Ces voyages, ces visites, ces conversations franches n’empêchent pas qu’apparaissent au fil des années des divergences et des dérives. Républicain, Halévy n’est pas démocrate : il n’aime pas la compétition des partis, la parole des assemblées ; il a à l’égard du monde ouvrier et de ses formes d’organisation militaires et collectivistes une solide méfiance. Dans la terre, dans le personnage du paysan, il voit un recours contre la dissolution et l’individualisme urbains. On comprend ainsi que, sans être jamais pro-allemand, encore moins pro-nazi, il se soit intéressé à Maurras, ait écrit dans Je suis partout, se soit enfin rapproché de Pétain et de son idéologie « terrienne ». Guillaumin, lui, tient bon : nommé par Vichy président de la « délégation spéciale » d’Ygrande en remplacement du maire communiste destitué, il démissionne en juin 1941. En revanche, le philosophe Jacques Chevalier, de Cérilly, à qui Halévy avait rendu visite, non content de présider une cérémonie de dédicace d’un chêne de Tronçais à Pétain, devient à Vichy secrétaire d’État à l’Éducation, et défait les écoles normales d’instituteurs, puis ministre de la Famille.

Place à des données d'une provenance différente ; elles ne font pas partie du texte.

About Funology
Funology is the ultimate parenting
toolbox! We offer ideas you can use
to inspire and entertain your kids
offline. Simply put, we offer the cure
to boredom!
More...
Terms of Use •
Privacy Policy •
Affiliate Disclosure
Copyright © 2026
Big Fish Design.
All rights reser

La paysannerie française, atteinte par l’exode rural, par la dénatalité qui inquiétait tant Halévy, par la mondialisation, par l’extension du maïs et du soja, semble aujourd’hui quasi éteinte. En réalité les campagnes sont belles, bien entretenues, les villages autrement repeuplés, leurs monuments debout. Les institutions coopératives du syndicalisme paysan ont donné naissance aux GAEC (groupements agricoles d’exploitation en commun), aux SAFER (sociétés d’aménagement foncier et d’établissement rural), au (trop puissant) Crédit Agricole. À la Libération a été proclamé le si longtemps souhaité statut du fermage et du métayage, a été institué l’Office du Blé. Relire Halévy, rencontrer ceux qui furent ses interlocuteurs n’est pas que mélancolique. C’est une plongée dans une terre d’individus très singuliers, liés aux villages autant qu’à l’organisation de sociétés qui les animent, passionnés, malgré la fatigue des journées, par la lecture et l’écriture.